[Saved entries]
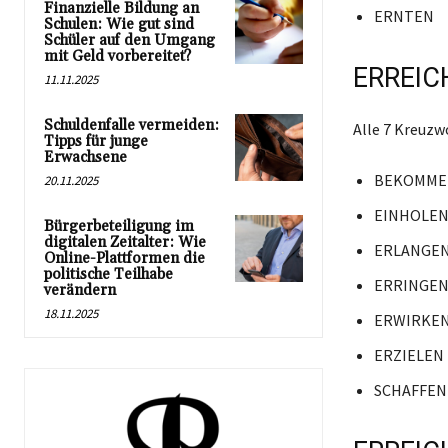
Finanzielle Bildung an
ERNTEN
Schulen: Wie gut sind
Schüler auf den Umgang
mit Geld vorbereitet?
ERREIC
11.11.2025
Schuldenfalle vermeiden:
Alle 7 Kreuz
Tipps für junge
Erwachsene
BEKOMME
20.11.2025
EINHOLE
Bürgerbeteiligung im
digitalen Zeitalter: Wie
ERLANGE
Online-Plattformen die
politische Teilhabe
ERRINGE
verändern
18.11.2025
ERWIRKE
ERZIELEN
SCHAFFEN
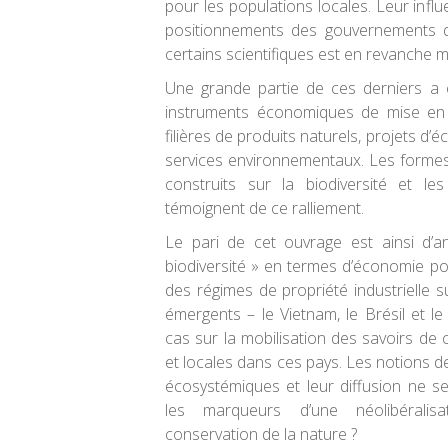
pour les populations locales. Leur infl
positionnements des gouvernements 
certains scientifiques est en revanche m
Une grande partie de ces derniers a 
instruments économiques de mise en v
filières de produits naturels, projets d
services environnementaux. Les formes
construits sur la biodiversité et le
témoignent de ce ralliement.
Le pari de cet ouvrage est ainsi d’a
biodiversité » en termes d’économie pol
des régimes de propriété industrielle s
émergents – le Vietnam, le Brésil et l
cas sur la mobilisation des savoirs 
et locales dans ces pays. Les notions de
écosystémiques et leur diffusion ne se
les marqueurs d’une néolibéralis
conservation de la nature ?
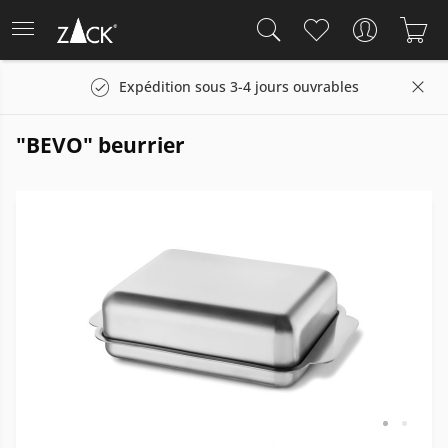
Expédition sous 3-4 jours ouvrables
"BEVO" beurrier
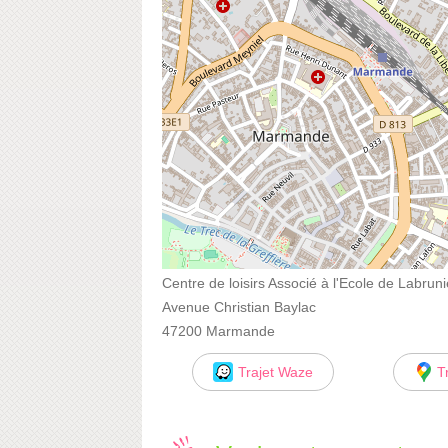
Centre de loisirs Associé à l'Ecole de Labruni
Avenue Christian Baylac
47200 Marmande
Trajet Waze
T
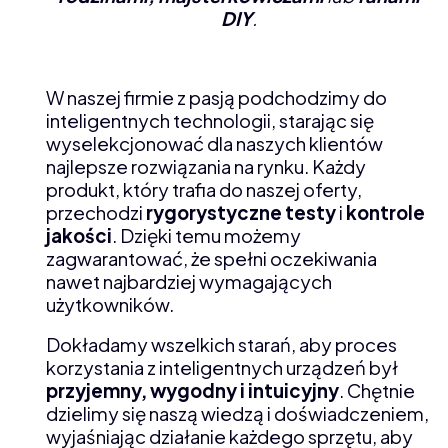
DIY
.
W naszej firmie z pasją podchodzimy do
inteligentnych technologii, starając się
wyselekcjonować dla naszych klientów
najlepsze rozwiązania na rynku. Każdy
produkt, który trafia do naszej oferty,
przechodzi
rygorystyczne testy
i
kontrole
jakości
. Dzięki temu możemy
zagwarantować, że spełni oczekiwania
nawet najbardziej wymagających
użytkowników.
Dokładamy wszelkich starań, aby proces
korzystania z inteligentnych urządzeń był
przyjemny, wygodny i intuicyjny
. Chętnie
dzielimy się naszą wiedzą i doświadczeniem,
wyjaśniając działanie każdego sprzętu, aby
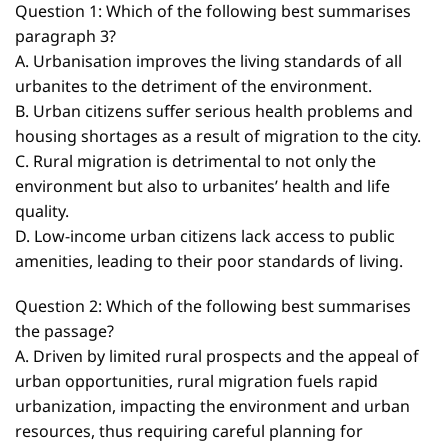
Question 1: Which of the following best summarises
paragraph 3?
A. Urbanisation improves the living standards of all
urbanites to the detriment of the environment.
B. Urban citizens suffer serious health problems and
housing shortages as a result of migration to the city.
C. Rural migration is detrimental to not only the
environment but also to urbanites’ health and life
quality.
D. Low-income urban citizens lack access to public
amenities, leading to their poor standards of living.
Question 2: Which of the following best summarises
the passage?
A. Driven by limited rural prospects and the appeal of
urban opportunities, rural migration fuels rapid
urbanization, impacting the environment and urban
resources, thus requiring careful planning for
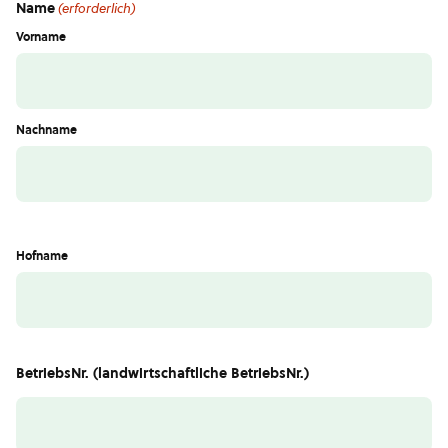
Name
(erforderlich)
Vorname
Nachname
Hofname
BetriebsNr. (landwirtschaftliche BetriebsNr.)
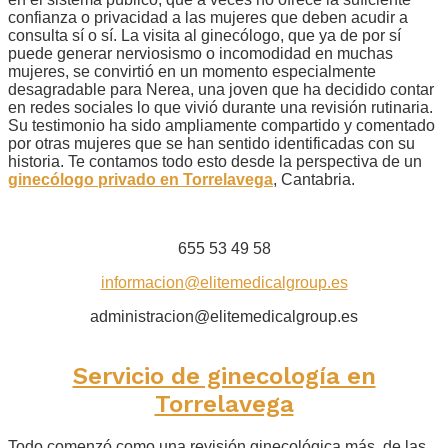
confianza o privacidad a las mujeres que deben acudir a
consulta sí o sí. La visita al ginecólogo, que ya de por sí
puede generar nerviosismo o incomodidad en muchas
mujeres, se convirtió en un momento especialmente
desagradable para Nerea, una joven que ha decidido contar
en redes sociales lo que vivió durante una revisión rutinaria.
Su testimonio ha sido ampliamente compartido y comentado
por otras mujeres que se han sentido identificadas con su
historia. Te contamos todo esto desde la perspectiva de un
ginecólogo privado en Torrelavega
, Cantabria.
655 53 49 58
informacion@elitemedicalgroup.es
administracion@elitemedicalgroup.es
Servicio de ginecología en
Torrelavega
Todo comenzó como una revisión ginecológica más, de las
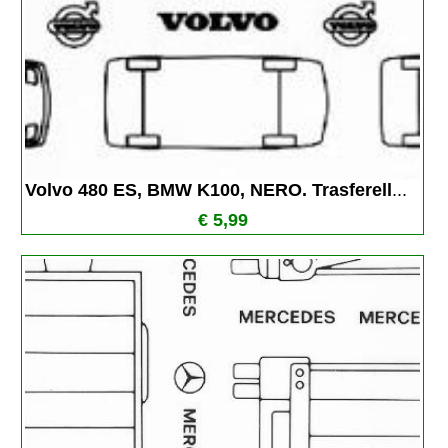
Volvo 480 ES, BMW K100, NERO. Trasferell
...
€ 5,99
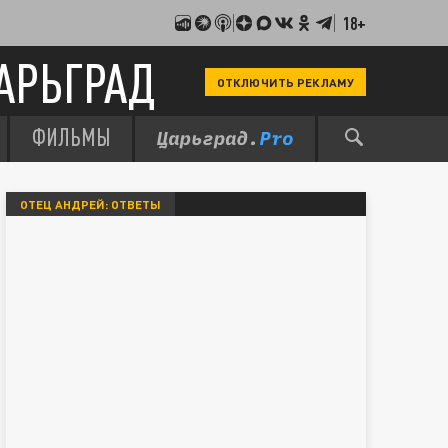
18+
АРЬГРАД
ОТКЛЮЧИТЬ РЕКЛАМУ
ФИЛЬМЫ
ОТЕЦ АНДРЕЙ: ОТВЕТЫ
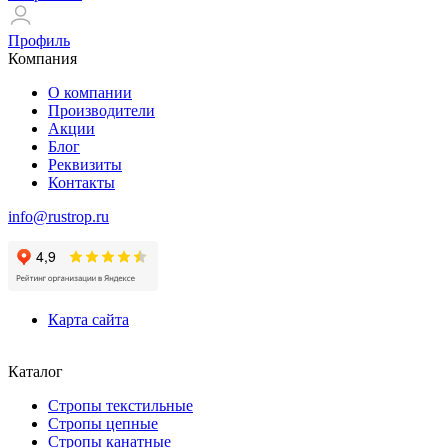
Профиль
Компания
О компании
Производители
Акции
Блог
Реквизиты
Контакты
info@rustrop.ru
Карта сайта
Каталог
Стропы текстильные
Стропы цепные
Стропы канатные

WHAT YOU NEED TO DO - Look above and copy only the lines from the one holding "A. Urbanisation improves" to the one holding "confianza o privacidad", both included, exactly, minus the pictures.

SOLVED EXERCISE -
A. Urbanisation improves the living standards of all
urbanites to the detriment of the environment.
B. Urban citizens suffer serious health problems and
housing shortages as a result of migration to the city.
C. Rural migration is detrimental to not only the
environment but also to urbanites’ health and life
quality.
D. Low-income urban citizens lack access to public
amenities, leading to their poor standards of living.
Question 2: Which of the following best summarises
the passage?
A. Driven by limited rural prospects and the appeal of
urban opportunities, rural migration fuels rapid
urbanization, impacting the environment and urban
resources, thus requiring careful planning for
Name
(erforderlich)
Vorname
Nachname
Hofname
BetriebsNr. (landwirtschaftliche BetriebsNr.)
confianza o privacidad a las mujeres que deben acudir a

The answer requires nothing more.